Pazzesco, ma andò esattamente così: la Danimarca vince contro la Francia per 2-1 e la Svezia supera l’Inghilterra con lo stesso risultato, in rimonta, segnando il gol decisivo negli ultimi minuti.
Dopo esser stata ripescata all’ultimo momento, la Danimarca approda alle semifinali in maniera del tutto rocambolesca e di nuovo all’ultimo respiro.
Segnali divini che no, non potevano lasciare indifferenti.
In semifinale davanti a Schmeichel&co ci sono i campioni in carica, quella super e favorita Olanda del “trio milanista” che sembra imbattibile.
Ma anche qui succede l’inimmaginabile.
La Danimarca si porta incredibilmente in vantaggio per ben due volte con una doppietta di Henrik Larsen (nel mezzo il pareggio di un giovane Dennis Bergkamp). Ma all’ottantaseiesimo minuto, dopo aver provato in tutti i modi a resistere alle offensive orange, Frank Rijkaard agguanta il pareggio portando così le due squadre ai supplementari.
Qui prevale la paura di entrambe e non succede nulla: si va quindi ai calci di rigore.

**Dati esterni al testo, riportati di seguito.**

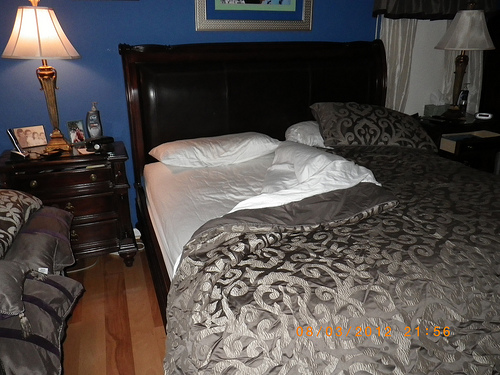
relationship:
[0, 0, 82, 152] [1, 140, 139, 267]
light on table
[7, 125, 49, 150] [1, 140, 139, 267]
picture on table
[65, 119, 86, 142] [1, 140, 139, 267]
picture on table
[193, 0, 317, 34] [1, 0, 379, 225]
frame on wall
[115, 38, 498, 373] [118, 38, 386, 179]
bed has headboard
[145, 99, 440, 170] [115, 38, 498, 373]
pillows on bed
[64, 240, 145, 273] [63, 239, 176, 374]
wire on floor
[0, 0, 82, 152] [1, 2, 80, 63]
light has shade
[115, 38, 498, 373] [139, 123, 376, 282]
bed has linens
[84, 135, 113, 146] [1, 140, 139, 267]
phone on table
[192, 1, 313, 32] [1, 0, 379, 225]
frame hanging on wall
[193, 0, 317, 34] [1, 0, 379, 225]
frame hanging on wall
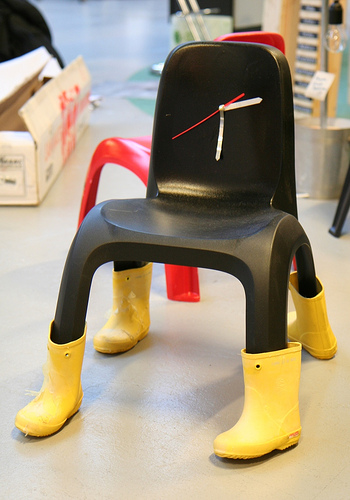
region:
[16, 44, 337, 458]
black plastic chair with yellow rain boots on legs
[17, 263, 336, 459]
four yellow rainboots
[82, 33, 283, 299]
red plastic chair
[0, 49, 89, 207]
open cardboard box on left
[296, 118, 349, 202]
metal bucket on right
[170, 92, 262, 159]
red strip and white zip tie on black chair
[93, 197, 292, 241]
seat of the black chair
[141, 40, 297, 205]
back of the black chair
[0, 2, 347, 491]
painted concrete floor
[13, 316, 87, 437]
yellow boot on front right leg.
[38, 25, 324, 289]
a chair with yellow boots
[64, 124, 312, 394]
this scene is comical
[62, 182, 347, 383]
a black chair with yellow boots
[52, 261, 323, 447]
the boots are rain boots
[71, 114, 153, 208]
a red chair in the scene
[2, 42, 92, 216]
a white box n the room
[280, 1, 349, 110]
a wooden area in the room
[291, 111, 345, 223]
a waste paper basket by the wall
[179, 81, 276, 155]
a red straw on the chair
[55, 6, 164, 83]
a light blue background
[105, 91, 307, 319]
black chair on floor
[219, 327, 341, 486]
yellow boots on legs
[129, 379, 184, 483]
floor is off white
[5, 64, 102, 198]
white box behind chairs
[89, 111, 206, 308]
red chair behind black chair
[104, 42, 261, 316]
red chair is plastic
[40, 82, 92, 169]
red label on box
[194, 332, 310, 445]
light yellow rubber boots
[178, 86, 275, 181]
clock image on black chair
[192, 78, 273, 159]
white hands on clock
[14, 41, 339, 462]
a small black plastic chair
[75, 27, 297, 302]
a small red plastic chair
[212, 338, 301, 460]
a yellow boot on a chair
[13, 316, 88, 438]
a yellow boot on a chair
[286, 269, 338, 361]
a yellow boot on a chair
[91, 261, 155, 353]
a yellow boot on a chair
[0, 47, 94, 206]
a white cardboard box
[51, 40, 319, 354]
a small black chair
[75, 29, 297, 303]
a small red chair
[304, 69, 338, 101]
a post-it note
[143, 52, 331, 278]
Clock on the chair.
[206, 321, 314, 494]
Boot on the chair.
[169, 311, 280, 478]
Yellow boot on the chair.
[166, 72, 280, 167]
hands on the clock.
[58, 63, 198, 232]
Red chair in the background.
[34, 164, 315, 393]
Black chair on the ground.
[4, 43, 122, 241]
Box on the floor.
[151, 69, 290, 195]
Red and white hands.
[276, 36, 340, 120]
Sign on the chair.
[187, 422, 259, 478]
Bottom of the boot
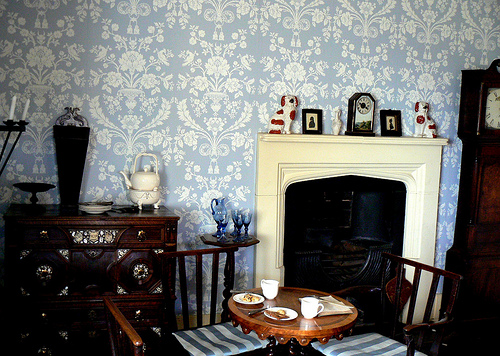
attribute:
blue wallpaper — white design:
[71, 44, 240, 99]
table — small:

Nella lotteria dei rigori segnano tutti meno che uno, il più forte di tutti, l’uomo più atteso, il più decisivo degli ultimi anni: Marco Van Basten.
Peter Schmeichel lo ipnotizza come pochi portieri hanno saputo fare in carriera, portando la sua piccola Danimarca a giocarsi una storica e memorabile finale.
Göteborg, Danimarca – Germania, inedita finale dei campionati Europei.
I tedeschi sono i favoriti, come tutte quelle nazionali che hanno affrontato i danesi in questa rassegna d’altronde.
Ma loro non lo sanno, non lo hanno mai saputo, e continuano a stupire.
Jensen sblocca per la Danimarca al 18′ e i teutonici si buttano di conseguenza in un forcing disperato per il resto della partita. Forcing che non produce frutti anzi, espone la difesa germanica ad altri rischi. E così Kim Vilfort chiude la pratica al minuto 78, proprio quel Vilfort che stava attraversando un periodo difficilissimo della propria vita.
In pochi all’epoca sapevano che l’attaccante del Brøndby per tutto l’Europeo ha fatto su e giù tra la vicina Svezia e l’ospedale in cui la piccola figlia di otto anni, Line, lottava con una grave forma di leucemia, saltando tanti allenamenti oltre al match decisivo del girone contro la Francia.
E in finale il destino ha voluto che Kim riuscisse a dedicargli il gol più importante della sua vita. Quel gol che ha sancito definitivamente la prima romantica vittoria continentale del suo orgoglioso popolo.